Copy the material below line for line, from the line that contains "sub-region: Worcester County" through the line that contains "city: Moncton", both included.

- Data entries:

※ ※ ※

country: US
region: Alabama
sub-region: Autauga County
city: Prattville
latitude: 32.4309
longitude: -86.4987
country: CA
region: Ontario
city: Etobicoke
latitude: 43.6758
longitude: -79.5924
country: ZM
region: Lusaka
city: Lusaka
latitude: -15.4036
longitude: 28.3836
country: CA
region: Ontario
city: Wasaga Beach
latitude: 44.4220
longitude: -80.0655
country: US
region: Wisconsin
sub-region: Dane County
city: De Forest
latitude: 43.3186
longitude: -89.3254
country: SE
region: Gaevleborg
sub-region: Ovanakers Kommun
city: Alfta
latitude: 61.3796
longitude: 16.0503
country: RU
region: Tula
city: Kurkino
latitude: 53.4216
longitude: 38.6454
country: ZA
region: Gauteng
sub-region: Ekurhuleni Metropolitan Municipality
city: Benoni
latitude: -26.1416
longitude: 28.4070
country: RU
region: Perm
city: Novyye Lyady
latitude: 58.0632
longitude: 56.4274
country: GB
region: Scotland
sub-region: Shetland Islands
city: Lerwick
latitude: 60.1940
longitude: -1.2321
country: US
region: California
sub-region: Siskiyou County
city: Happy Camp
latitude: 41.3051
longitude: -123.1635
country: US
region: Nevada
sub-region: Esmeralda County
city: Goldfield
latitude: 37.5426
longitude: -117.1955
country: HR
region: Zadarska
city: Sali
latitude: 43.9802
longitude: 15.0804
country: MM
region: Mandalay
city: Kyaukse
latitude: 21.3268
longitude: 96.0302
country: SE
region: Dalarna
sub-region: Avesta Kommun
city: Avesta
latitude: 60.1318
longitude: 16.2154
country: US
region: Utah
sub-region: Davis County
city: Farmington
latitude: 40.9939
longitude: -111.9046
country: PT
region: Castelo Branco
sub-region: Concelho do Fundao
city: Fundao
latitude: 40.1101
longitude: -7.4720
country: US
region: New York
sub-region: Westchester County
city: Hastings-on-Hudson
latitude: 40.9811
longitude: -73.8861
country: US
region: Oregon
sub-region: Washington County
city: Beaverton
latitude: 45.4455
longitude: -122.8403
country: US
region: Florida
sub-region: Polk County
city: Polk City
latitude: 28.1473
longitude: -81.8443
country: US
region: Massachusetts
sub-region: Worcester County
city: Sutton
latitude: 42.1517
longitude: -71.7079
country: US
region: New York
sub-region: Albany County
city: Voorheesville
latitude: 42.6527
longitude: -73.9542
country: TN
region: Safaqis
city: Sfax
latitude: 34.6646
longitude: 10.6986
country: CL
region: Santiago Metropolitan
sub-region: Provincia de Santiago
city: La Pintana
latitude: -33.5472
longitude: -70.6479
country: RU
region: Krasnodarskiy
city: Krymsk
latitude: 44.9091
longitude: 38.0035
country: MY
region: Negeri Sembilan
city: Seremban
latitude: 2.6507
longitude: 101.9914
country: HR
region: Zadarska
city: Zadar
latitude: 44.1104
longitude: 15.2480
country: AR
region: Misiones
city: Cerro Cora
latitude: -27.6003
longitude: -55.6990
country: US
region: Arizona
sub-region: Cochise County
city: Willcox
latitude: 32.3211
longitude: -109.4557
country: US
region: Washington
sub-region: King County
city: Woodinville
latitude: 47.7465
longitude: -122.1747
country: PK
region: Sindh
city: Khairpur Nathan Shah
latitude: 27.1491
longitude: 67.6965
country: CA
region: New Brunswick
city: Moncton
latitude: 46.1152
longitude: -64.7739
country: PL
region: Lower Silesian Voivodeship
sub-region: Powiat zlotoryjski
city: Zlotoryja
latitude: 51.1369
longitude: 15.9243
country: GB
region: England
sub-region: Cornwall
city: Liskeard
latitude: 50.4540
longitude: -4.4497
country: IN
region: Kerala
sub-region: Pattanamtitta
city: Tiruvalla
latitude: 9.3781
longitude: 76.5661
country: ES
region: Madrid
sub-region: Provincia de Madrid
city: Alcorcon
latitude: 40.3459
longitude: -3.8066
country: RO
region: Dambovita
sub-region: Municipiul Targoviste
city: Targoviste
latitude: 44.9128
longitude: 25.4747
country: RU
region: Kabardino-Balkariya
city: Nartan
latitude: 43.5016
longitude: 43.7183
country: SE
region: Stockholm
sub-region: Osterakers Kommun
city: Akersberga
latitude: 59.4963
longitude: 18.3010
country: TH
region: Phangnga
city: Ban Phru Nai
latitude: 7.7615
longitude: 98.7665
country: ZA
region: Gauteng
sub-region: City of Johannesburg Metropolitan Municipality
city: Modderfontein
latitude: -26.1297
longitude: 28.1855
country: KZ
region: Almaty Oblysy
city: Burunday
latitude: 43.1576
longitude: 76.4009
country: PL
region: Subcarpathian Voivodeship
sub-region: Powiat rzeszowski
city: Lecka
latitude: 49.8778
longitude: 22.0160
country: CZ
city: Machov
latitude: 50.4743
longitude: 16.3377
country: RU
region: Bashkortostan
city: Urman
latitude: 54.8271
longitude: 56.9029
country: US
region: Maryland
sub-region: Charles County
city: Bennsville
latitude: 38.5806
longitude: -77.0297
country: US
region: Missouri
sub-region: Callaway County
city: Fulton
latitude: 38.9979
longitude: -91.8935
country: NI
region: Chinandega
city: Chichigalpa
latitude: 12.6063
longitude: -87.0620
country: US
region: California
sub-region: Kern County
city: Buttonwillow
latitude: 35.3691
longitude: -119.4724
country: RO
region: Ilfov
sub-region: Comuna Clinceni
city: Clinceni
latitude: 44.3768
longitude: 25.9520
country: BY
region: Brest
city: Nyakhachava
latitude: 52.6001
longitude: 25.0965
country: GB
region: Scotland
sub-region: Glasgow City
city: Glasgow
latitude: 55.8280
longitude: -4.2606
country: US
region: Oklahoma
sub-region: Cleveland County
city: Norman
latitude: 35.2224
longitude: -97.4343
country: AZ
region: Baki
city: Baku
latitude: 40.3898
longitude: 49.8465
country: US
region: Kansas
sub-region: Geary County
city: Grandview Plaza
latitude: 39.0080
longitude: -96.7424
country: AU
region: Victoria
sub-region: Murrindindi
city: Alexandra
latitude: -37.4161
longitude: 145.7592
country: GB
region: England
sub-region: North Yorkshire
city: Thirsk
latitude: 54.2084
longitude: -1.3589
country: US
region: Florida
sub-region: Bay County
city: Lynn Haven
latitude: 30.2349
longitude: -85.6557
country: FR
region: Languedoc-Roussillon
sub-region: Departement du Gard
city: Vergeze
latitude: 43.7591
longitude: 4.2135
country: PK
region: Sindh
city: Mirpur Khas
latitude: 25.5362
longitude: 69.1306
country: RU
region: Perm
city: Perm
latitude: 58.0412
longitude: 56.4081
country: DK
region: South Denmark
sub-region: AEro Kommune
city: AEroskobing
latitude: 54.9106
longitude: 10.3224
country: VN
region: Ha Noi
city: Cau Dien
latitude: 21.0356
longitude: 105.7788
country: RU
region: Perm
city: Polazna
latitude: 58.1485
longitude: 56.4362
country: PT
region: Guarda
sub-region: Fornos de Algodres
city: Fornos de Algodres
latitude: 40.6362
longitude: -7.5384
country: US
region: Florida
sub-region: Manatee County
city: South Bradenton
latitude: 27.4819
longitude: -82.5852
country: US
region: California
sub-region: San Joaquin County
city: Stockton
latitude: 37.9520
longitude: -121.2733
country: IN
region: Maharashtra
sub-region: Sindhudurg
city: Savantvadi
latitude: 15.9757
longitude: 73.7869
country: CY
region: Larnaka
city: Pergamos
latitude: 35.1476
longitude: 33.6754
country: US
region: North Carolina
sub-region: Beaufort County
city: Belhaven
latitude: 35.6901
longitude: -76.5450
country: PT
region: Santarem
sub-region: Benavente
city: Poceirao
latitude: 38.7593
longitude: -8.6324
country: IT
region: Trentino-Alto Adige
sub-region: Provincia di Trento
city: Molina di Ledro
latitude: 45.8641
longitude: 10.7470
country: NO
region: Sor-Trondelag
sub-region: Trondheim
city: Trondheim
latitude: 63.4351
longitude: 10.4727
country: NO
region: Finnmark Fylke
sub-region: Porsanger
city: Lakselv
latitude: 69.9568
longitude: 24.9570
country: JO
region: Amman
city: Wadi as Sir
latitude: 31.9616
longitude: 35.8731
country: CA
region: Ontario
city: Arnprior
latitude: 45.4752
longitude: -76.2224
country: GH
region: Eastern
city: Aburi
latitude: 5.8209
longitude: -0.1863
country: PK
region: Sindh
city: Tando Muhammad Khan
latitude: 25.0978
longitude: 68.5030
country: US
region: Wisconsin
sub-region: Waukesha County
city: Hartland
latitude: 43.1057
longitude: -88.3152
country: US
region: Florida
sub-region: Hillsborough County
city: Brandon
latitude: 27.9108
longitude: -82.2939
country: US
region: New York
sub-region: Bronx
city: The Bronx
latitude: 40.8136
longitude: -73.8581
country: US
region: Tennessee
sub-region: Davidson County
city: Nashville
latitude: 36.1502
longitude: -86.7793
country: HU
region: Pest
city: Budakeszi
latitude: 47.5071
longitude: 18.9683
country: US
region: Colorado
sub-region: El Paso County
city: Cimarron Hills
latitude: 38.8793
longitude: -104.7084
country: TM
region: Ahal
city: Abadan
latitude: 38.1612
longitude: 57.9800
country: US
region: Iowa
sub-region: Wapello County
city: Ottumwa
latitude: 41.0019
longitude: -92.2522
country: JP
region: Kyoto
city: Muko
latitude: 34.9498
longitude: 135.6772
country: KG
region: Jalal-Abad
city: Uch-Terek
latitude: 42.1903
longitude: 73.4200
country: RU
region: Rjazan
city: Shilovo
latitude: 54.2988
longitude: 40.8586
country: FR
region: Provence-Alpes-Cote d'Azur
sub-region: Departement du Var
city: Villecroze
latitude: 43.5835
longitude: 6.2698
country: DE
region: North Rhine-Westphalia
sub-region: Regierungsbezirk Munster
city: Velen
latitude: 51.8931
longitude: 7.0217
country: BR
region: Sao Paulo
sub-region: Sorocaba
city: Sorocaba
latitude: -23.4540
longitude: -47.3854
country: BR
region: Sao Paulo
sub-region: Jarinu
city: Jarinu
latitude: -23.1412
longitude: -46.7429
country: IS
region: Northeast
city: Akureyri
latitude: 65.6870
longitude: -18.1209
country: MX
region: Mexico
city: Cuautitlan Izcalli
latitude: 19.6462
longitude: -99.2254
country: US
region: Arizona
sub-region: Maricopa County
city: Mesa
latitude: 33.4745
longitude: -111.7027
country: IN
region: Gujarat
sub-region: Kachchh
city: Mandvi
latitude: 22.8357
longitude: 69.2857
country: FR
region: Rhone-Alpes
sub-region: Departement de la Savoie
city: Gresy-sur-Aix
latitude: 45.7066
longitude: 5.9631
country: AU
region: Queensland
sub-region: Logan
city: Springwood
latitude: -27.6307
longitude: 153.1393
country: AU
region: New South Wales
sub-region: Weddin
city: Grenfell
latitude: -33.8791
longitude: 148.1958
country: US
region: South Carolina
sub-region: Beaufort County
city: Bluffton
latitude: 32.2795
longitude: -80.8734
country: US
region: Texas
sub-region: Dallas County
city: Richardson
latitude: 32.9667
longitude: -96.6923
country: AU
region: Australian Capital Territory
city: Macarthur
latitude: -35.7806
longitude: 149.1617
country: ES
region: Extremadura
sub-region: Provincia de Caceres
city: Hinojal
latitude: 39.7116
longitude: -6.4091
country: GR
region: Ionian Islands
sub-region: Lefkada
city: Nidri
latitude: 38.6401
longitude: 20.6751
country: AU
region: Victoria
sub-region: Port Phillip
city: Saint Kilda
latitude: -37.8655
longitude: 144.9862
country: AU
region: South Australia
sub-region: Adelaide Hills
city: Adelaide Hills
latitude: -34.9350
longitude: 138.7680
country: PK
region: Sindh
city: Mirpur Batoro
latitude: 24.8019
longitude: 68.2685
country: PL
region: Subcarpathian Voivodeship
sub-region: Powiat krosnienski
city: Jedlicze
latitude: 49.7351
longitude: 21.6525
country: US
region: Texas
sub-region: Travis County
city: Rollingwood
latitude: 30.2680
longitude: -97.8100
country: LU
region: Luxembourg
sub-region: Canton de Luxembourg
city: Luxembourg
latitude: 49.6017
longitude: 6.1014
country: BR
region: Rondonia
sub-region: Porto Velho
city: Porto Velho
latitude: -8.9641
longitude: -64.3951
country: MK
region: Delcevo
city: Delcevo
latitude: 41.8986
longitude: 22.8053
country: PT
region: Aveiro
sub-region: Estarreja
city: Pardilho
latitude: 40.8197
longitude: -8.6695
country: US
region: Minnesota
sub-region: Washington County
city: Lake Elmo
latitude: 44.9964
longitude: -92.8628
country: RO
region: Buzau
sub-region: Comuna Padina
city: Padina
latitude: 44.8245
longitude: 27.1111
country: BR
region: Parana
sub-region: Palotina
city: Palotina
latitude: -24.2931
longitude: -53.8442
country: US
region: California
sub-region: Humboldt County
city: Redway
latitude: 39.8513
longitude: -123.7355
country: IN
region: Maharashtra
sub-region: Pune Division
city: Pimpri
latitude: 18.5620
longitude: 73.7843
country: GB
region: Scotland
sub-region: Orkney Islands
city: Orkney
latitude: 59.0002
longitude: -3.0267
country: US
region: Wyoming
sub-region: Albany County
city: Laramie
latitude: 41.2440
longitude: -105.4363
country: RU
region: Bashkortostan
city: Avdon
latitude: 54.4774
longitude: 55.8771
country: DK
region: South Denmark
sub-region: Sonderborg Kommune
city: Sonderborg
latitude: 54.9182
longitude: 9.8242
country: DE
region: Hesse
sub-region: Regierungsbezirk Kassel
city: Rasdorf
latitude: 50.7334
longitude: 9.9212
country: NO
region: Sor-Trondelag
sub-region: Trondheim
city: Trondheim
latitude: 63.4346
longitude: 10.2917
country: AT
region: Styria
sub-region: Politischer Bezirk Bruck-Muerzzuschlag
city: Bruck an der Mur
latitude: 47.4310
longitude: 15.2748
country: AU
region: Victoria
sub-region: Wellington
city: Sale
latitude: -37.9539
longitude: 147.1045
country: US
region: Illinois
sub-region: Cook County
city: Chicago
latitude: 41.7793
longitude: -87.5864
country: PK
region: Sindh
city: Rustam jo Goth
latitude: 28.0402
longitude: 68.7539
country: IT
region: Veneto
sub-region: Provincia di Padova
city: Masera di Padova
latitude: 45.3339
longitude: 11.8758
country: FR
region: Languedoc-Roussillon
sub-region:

※ ※ ※

- Final result:
sub-region: Worcester County
city: Sutton
latitude: 42.1517
longitude: -71.7079
country: US
region: New York
sub-region: Albany County
city: Voorheesville
latitude: 42.6527
longitude: -73.9542
country: TN
region: Safaqis
city: Sfax
latitude: 34.6646
longitude: 10.6986
country: CL
region: Santiago Metropolitan
sub-region: Provincia de Santiago
city: La Pintana
latitude: -33.5472
longitude: -70.6479
country: RU
region: Krasnodarskiy
city: Krymsk
latitude: 44.9091
longitude: 38.0035
country: MY
region: Negeri Sembilan
city: Seremban
latitude: 2.6507
longitude: 101.9914
country: HR
region: Zadarska
city: Zadar
latitude: 44.1104
longitude: 15.2480
country: AR
region: Misiones
city: Cerro Cora
latitude: -27.6003
longitude: -55.6990
country: US
region: Arizona
sub-region: Cochise County
city: Willcox
latitude: 32.3211
longitude: -109.4557
country: US
region: Washington
sub-region: King County
city: Woodinville
latitude: 47.7465
longitude: -122.1747
country: PK
region: Sindh
city: Khairpur Nathan Shah
latitude: 27.1491
longitude: 67.6965
country: CA
region: New Brunswick
city: Moncton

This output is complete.